Amazing Grace & The Olney Hymns
‘to my dear friends in the parish and neighbourhood of Olney, for whose use the hymns were originally composed;…’
Did you know?
- ‘Amazing Grace’ was penned by the Rev John Newton during his time here in Olney.
- Amazing Grace’ was originally titled ‘Faith’s Review and Expectations’ .
- It was published by John in 1779 as hymn number XLI in a hymn book titled ‘The Olney Hymns’.
- All 348 hymns in the hymn book were written by William Cowper or John Newton.
When was ‘Amazing Grace’ written?
It is highly likely that ‘Faith’s Review and Expectation’ (Amazing Grace’) was written by John in the weeks leading up to his New Year’s Day service on 1st January 1773.
The evidence for this comes from research carried out by Marylynn Rouse of the John Newton Project. She has connected information from John Newton’s sermon notebook in Lambeth Palace Library, the first edition of the ‘Olney Hymns’ as well as John’s diary which includes entries for January 1773 held by Princeton University Library.
John was at home in Olney during this time so the hymn was probably written in the top floor attic study of his Vicarage.
What is the hymn about?
John had decided to base his sermon on 1 Chronicles 17, an ideal subject for New Year’s Day . As with his hymns, John often used examples from his own life to help his congregation of lacemakers, farm workers, trades people, young people etc understand his message. As David is encouraged to do in this passage, John talked about looking back at life and considering who you are now, as well as looking forward to what the future might hold.
‘Through many dangers, toils and snares,
I have already come’
The verses resonate with John’s own personal history as a recalcitrant young sailor in the shipping trade & Navy, as well as his later participation in the transatlantic slave trade. They also remind us of a day that John never forgot throughout his life when on 21st March 1748 aboard a badly stormed-damaged trading ship and fearing for his life he began his journey back to his faith: ‘Amazing grace! (how sweet the sound) That sav’d a wretch like me!’
Jonathan Aiken in his book ‘Disgrace to Amazing Grace’ also suggests that John might have been looking to support his friend William Cowper who was again slipping into deep depression.
‘Tis grace has brought me safe thus far,
And grace will lead me home.’
Was Amazing Grace sung in church services when John was Curate in Olney?

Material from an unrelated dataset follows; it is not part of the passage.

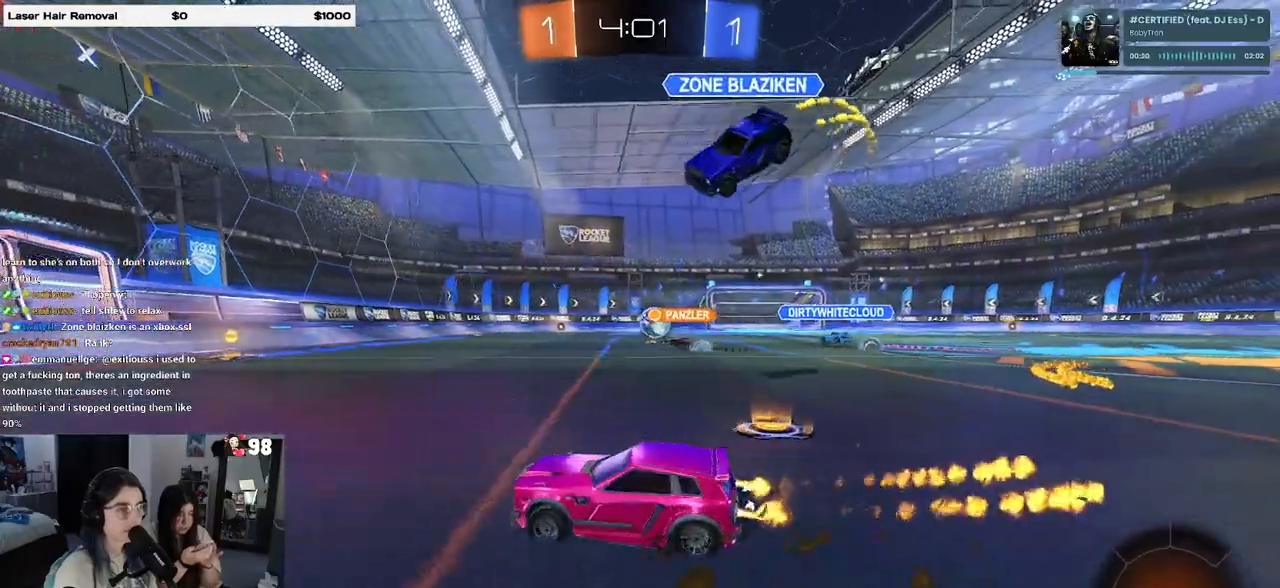
{"buttons": ["R1", "R2"], "left_stick": "right", "right_stick": "center", "events": [[283, "left_stick", "right"]]}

There is much debate about this as the singing of hymns was not officially approved in the Church of England until 1820. However, the singing of hymns among Anglican evangelicals had been growing throughout the early 18th century influenced by the Moravian, Lutheran, Baptist, Congregational and Independent churches. When we also factor in:
- In Liverpool John had formed close friendships with the two leading evangelists of the day — George Whitefield and John Wesley (founders of the Methodist ministry) and had attended Moravian, Baptist and Methodist services where congregational hymns were sung.
- John had been supported in gaining his ordination by William Legge, 2nd Earl of Dartmouth. Lord Dartmouth himself was a close friend of the Countess of Huntingdon who was instrumental in supporting the Wesleys & Whitefield. She purchased and built chapels and independent churches in which hymns were sung within the church service.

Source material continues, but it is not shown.